━━━━━ Provided text

After waking up from a nightmare where his life had no purpose, Phil Knight realized this was his sad reality. Unsure what to do, he attended the University of Oregon to study journalism, where he developed an interest in running. Here, he met famous track coach Bill Bowerman, who had trained Olympic athletes. Phil trained under Bowerman as a middle-distance runner, and the two struck up a great friendship that would later become the foundation of Nike. However, after graduating in 1959 with a journalism degree, Phil felt confused about his career path.
A Wild Idea While Studying At Stanford Led Phil To Take A Risk
Deep down, Phil dreamed of becoming a professional athlete, but at 24, he admitted this dream was dead. After unfulfilling stints in the army and as an accountant, Phil enrolled in Stanford’s Graduate School of Business. While working on an assignment to invent a business, Phil wondered if Japanese sports shoes could disrupt the German brands dominating America, just like Japanese cameras had done. The American running shoe market seemed ripe for disruption by high-quality but affordable Japanese shoes. Though unsure how to import shoes from Japan or sell them in America, Phil became obsessed with this idea. His classmates doubted its viability, but Phil sensed real business potential.
A Fateful Shoe Discovery In Japan Led To The Creation Of Blue Ribbon Sports
After traveling the world, Phil visited Japan, searching for the right shoes to bring to America. In Kobe, he discovered Tiger shoes by Onitsuka, impressed by their quality and low cost. Boldly contacting Onitsuka’s owners, in broken Japanese Phil pitched himself as an American shoe distributor, blindly securing an improbable deal. Phil recruited Bill Bowerman as his business partner, investing $500 each into their Blue Ribbon Sports company. Their first $50 order of Tiger shoes arrived 4 months late, nearly extinguishing Phil’s dream. However, upon receiving 300 pairs, Blue Ribbon sold out in 3 months. Sensing Phil’s conviction, customers responded enthusiastically to the shoes’ quality and affordability.

━━━━━━━━━━
━━━━━ Study material

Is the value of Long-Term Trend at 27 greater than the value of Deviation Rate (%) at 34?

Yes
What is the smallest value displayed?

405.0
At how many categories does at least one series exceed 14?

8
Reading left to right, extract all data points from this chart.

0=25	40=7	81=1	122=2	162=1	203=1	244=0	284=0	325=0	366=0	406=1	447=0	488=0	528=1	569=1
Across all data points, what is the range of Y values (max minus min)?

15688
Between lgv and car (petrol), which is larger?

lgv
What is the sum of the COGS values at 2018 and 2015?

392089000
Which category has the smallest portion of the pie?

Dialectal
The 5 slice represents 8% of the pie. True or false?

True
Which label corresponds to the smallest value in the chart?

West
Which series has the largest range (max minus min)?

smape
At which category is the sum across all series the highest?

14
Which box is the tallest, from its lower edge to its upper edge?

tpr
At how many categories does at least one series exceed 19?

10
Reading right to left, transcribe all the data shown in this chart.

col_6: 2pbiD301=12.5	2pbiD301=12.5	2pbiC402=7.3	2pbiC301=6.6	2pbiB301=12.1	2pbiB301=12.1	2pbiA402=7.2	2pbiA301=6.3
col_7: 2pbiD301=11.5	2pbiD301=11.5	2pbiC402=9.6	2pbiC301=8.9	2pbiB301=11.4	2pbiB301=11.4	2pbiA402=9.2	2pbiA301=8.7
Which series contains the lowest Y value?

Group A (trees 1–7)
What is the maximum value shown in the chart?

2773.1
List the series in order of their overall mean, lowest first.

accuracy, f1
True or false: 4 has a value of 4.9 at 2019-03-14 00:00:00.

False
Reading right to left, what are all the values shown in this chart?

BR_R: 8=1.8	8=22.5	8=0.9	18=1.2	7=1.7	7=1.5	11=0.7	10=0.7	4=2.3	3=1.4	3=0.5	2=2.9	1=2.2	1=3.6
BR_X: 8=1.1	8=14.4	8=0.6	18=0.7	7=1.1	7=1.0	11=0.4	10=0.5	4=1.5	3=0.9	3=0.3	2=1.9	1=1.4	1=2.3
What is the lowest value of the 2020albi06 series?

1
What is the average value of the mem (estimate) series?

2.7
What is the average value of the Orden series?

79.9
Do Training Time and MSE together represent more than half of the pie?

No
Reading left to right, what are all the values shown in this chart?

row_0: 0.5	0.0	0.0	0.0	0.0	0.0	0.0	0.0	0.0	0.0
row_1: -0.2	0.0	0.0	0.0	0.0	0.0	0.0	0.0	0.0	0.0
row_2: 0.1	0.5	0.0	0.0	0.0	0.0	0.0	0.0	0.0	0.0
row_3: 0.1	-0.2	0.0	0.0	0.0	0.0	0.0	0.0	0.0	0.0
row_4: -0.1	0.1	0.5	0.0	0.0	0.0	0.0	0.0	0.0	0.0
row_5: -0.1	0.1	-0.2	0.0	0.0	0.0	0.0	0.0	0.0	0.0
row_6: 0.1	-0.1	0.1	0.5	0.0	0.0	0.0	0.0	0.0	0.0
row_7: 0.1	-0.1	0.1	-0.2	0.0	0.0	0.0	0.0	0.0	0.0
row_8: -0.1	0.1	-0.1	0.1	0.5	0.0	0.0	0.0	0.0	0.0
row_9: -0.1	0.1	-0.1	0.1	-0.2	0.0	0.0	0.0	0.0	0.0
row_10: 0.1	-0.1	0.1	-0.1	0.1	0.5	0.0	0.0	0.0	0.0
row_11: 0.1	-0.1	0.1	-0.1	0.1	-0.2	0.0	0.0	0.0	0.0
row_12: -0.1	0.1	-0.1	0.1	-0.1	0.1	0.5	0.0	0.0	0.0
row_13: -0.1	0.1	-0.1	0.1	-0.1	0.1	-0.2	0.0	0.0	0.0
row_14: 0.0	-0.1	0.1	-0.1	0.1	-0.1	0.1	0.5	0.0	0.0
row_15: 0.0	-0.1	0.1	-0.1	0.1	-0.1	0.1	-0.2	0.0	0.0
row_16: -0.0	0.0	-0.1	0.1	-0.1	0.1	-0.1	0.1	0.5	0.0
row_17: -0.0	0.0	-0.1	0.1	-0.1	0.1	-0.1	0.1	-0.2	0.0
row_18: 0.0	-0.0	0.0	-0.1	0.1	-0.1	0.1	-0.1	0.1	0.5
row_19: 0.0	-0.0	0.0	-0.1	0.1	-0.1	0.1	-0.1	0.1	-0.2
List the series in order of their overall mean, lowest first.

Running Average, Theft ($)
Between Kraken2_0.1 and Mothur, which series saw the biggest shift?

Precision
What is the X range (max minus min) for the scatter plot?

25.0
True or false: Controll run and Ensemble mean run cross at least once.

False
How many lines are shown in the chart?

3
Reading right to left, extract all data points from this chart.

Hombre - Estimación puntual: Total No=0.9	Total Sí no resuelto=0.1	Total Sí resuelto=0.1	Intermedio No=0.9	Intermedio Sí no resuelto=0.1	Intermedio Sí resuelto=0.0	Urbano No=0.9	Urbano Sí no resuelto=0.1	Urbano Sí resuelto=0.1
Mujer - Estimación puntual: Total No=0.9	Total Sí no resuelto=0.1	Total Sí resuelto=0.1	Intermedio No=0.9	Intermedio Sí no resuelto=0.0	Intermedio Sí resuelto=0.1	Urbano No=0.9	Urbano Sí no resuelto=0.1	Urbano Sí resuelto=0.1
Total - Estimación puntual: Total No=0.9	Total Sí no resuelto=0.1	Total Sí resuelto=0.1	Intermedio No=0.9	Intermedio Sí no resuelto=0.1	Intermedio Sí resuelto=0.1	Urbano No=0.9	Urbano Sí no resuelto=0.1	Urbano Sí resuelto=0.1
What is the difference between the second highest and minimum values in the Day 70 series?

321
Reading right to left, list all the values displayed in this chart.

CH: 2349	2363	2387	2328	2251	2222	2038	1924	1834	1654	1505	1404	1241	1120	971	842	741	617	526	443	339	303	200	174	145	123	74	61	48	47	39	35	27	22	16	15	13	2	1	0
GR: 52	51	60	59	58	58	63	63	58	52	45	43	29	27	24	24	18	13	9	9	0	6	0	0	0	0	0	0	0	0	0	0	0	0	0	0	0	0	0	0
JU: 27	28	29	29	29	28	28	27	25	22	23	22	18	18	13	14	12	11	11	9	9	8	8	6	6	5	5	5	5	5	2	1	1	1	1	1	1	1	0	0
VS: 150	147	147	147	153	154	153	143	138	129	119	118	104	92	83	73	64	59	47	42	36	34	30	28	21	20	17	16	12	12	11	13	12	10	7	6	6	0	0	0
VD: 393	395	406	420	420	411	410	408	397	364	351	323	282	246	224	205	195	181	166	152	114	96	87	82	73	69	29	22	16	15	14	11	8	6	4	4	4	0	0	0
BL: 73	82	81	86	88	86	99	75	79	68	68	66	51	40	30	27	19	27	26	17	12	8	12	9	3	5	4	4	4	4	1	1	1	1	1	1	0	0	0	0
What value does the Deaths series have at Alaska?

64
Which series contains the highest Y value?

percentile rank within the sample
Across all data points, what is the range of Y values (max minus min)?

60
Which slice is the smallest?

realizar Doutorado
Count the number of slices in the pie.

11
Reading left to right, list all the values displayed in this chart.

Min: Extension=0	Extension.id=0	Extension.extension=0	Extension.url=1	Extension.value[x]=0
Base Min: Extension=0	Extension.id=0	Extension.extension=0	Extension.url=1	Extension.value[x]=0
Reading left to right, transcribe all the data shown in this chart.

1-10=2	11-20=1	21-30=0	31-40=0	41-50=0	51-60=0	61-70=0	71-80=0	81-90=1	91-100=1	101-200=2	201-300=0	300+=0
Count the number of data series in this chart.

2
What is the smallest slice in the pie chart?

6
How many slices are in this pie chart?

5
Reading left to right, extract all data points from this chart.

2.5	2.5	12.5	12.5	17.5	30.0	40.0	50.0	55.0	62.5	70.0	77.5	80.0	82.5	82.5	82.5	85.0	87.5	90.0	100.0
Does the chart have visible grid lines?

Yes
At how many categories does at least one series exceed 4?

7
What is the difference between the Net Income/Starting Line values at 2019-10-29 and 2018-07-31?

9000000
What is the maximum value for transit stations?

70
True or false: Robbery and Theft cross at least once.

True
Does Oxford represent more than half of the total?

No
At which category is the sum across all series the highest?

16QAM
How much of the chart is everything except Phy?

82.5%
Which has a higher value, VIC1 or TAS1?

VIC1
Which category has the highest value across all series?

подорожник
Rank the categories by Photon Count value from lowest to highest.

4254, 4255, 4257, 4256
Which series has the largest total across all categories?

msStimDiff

━━━━━━━━━━

*Required work*.
1. According to the Phil Knight passage, how much did Phil Knight and Bill Bowerman each invest in Blue Ribbon Sports?
2. Resume the Phil Knight passage, picking up after its final sentence.
The data above comes from a source separate from the Phil Knight passage.

*Expected results*.
1. They each invested $500.

2.
Rapid Growth Created Cash Flow Problems, While Dealings With Onitsuka Turned Sour
As Blue Ribbon Sports rapidly opened new stores, Phil constantly worried about its cash flow. Simultaneously, their relationship with Onitsuka deteriorated. Despite the Tiger Cortez becoming America’s #1 shoe thanks to Phil’s marketing, Onitsuka prioritized Japanese orders and rejected Bill’s shoe improvement ideas. Suspecting Onitsuka would find new American distributors, a 1972 trip confirmed they shockingly planned to ditch Blue Ribbon. Outraged but motivated, Phil decided Blue Ribbon would make its own shoes. Jeff Johnson suggested the Nike name, while a student designed the Swoosh logo that cost just $35.
Legal Threats From Rivals And A $25 Million Bill Almost Ended Phil’s Dream
A key challenge was finding a quality shoe manufacturer for their Nike brand. After rejecting flawed prototypes, Phil inspired his worried team that this was their liberation, not a crisis. However, rival shoe brands lobbied Washington to impose steep import duties on Nike’s Japanese shoes in an attempt to bankrupt the upstart. After 3 brutal years fighting the $25 million bill, Nike settled for $9 million and saw 1976 sales top $14 million. Just as Nike took off, Phil faced another threat when Nike’s labor exploitation was exposed in the early 90s. Sweatshops with child workers paid $1.25 per day sparked outraged calls for a boycott, hammering Phil’s reputation.
Bold Marketing Around Controversial Athletes Helped Drive Nike’s Massive Success
In response, Phil pledged reforms and for years worked to improve factory conditions. While critics remain, Nike has won praise for minimizing labor issues that still plague parts of the industry. Interestingly, Nike later showcased athlete-provocateurs like Kaepernick in ads, sparking calls for boycotts but boosting sales and brand value. Since 1988’s iconic “Just Do It” campaign helped drive 10X sales growth in a decade, Nike has repeatedly leveraged controversy successfully via bold marketing tied to outspoken athletes. Today Nike is a $30 billion global force, all stemming from Phil’s wild idea scribbled at Stanford just 60 years ago. But like Phil, anyone with a dream can take risks to build something great.